Hannah Jones: tried for witchcraft but found innocent, however three years later institute guilty but the community couldn't find her.
References [edit]
- Footnotes
- ^ a b Levack, p. 204
- ^ a b Levack, p. 205
- ^ Hall, P. 4
- ^ Fradin, Judith Bloom, Dennis Brindell Fradin. The Salem Witch Trials. Marshall Cavendish. 2008, pg. 15
- ^ a b Stack, p. 20
- ^ Guiley, Rosemary Ellen (2008). "Lemp, Rebecca (d. 1590)". The Encyclopedia of Witches, Witchcraft and Wicca (third ed.). New York: Facts On File. p. 206. ISBN978-1-4381-2684-5.
- ^ Natasha Sheldon (xviii November 2017), The Devil's Disciples: Twelve Male person Witch Trials You Haven't Heard Of, History Drove
- ^ Julian Goodare (21 September 2002), The Scottish Witch-Hunt in Context, Manchester Academy Press, pp. 83–84, ISBN9780719060243
{{citation}}
: CS1 maint: date and year (link) - ^ Schaeppi, Kathrin. (2000). Reunion: Schaeppi of Horgen: Family Relate. Basel: Gremper. Aus der Gemeindechronik Alte Bürgergeschlechter: Soder. p. 164.
- ^ Ripley, George; Dana, Charles Anderson (1859). The New American Cyclopaedia. D. Appleton and Company. p. 122.
- ^ a b c d Jewett, Clarence F. The memorial history of Boston: including Suffolk County, Massachusetts. 1630–1880. Vol ii.
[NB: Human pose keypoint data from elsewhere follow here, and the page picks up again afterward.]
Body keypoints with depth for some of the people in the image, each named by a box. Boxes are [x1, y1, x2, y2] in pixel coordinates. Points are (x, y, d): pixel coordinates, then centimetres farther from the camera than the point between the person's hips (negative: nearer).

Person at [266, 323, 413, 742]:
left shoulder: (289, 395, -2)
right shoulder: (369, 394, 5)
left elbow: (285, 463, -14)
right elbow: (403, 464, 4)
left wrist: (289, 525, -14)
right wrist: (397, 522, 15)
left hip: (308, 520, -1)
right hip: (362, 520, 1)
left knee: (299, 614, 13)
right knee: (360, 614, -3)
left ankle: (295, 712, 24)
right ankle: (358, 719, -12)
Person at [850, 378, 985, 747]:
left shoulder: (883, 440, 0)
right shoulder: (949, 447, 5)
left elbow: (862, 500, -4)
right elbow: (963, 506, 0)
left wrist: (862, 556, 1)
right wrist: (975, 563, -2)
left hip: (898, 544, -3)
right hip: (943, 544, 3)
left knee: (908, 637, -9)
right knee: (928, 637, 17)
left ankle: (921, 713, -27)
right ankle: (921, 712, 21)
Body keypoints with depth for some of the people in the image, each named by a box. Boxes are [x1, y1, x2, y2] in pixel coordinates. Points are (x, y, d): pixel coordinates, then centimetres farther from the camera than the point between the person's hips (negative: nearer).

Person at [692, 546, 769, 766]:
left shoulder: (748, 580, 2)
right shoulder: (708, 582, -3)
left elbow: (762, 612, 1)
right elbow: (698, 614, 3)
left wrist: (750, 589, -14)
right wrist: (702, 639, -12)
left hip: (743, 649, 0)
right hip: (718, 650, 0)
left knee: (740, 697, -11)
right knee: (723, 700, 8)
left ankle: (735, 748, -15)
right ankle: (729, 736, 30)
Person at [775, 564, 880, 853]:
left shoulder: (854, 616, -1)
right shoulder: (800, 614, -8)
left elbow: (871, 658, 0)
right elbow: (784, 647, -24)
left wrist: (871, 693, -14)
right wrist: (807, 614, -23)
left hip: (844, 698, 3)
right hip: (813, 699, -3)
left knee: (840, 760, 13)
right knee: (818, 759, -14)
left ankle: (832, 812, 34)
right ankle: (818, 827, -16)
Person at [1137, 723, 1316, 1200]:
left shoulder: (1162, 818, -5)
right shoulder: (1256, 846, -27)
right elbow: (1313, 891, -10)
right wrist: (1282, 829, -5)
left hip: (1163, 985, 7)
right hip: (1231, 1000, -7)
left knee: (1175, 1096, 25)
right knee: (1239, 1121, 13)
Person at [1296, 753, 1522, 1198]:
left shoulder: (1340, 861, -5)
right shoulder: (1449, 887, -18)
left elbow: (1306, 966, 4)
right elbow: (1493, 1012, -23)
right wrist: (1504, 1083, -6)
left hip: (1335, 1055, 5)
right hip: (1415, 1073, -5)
Ticknor and Company, 1881. pp. 138–141
- ^ Lea, Henry Charles (2004). Materials Toward a History of Witchcraft. Kessinger Publishing. p. 1118. ISBN0-7661-8359-9.
- ^ "Profile of Goodwife Knapp". Archived from the original on 2018-x-02. Retrieved 2013-06-21 .
- ^ Henneton & Roper 2016, p. 56
- ^ Upham, Caroline Eastward. (2003). Salem Witchcraft in Outline. Kessinger Publishing. p. 88. ISBN0-7661-3900-10.
- ^ Burr, George Lincoln (2003). Narratives of the Witchcraft Cases 1648 to 1706. Kessinger Publishing. p. 215. ISBN0-7661-5773-3.
- ^ Burns, William Due east. (2003), Witch hunts in Europe and America: an encyclopedia, Greenwood Publishing Grouping, p. three, ISBN978-0-313-32142-9
- ^ Islandmagee witch trial
- ^ "Mary Hicks". world wide web.earlymidernmedicine.com. 11 April 2018. Retrieved v September 2019.
- ^ "The abolition of uppercase punishment in Europe". www.capitalpunishmentuk.org.
- ^ Carpenter, William Henry; Arthur, Timothy Shay (1854). The History of Ohio: From its Earliest Settlement to the Present Time. Lippincott, Grambo & Co. p. 209.
- ^ "Executions in December 2011". world wide web.capitalpunishmentuk.org.
- ^ "Executions in June 2012". world wide web.capitalpunishmentuk.org.
- ^ "Somalia: Alshabab Executes Man for 'Witchcraft' in Somalia". 25 September 2020.
- ^ "AL Shabaab executes man defendant of sorcery in Middle Jubba". 24 September 2020.
- ^ Kors, Alan Charles; Peters, Edward (2001). Witchcraft in Europe, 400–1700: a documentary history. Academy of Pennsylvania Press. p. 17. ISBN0-8122-1751-9.
- ^ Merriman, Scott A. (2007). Organized religion and the constabulary in America, Volume 1. ABC-CLIO. p. 527. ISBN978-1-85109-863-7.
- ^ Levack
- ^ Barstow
- ^ Hutton
- Sources
- Barstow, Anne Llewellyn (1994). Witchcraze: A New History of the European Witch Hunts. Pandora. ISBN0-06-250049-X.
- Hall, David D. (2005). Witch-Hunting in Seventeenth-Century New England: A Documentary History 1638-1693. Duke University Press. ISBN0-8223-3613-8.
- Henneton, Lauric; Roper, Louis (2016). Fear and the Shaping of Early American Societies. Leiden NL: Boston MA: Brill; Lam edition. ISBN978-9004314733.
- Hutton, Ronald (2001). The Triumph of the Moon: A History of Modern Heathen Witchcraft. Oxford University Press. ISBN0-nineteen-285449-6.
- Levack, Brian P. (2006). The Witch-Hunt in Early on Modern Europe. Pearson Education. ISBN0-582-41901-viii.
- Stack, Richard A. (2006). Dead wrong: violence, vengeance, and the victims of upper-case letter penalisation. Greenwood Publishing Group. ISBN0-275-99221-vii.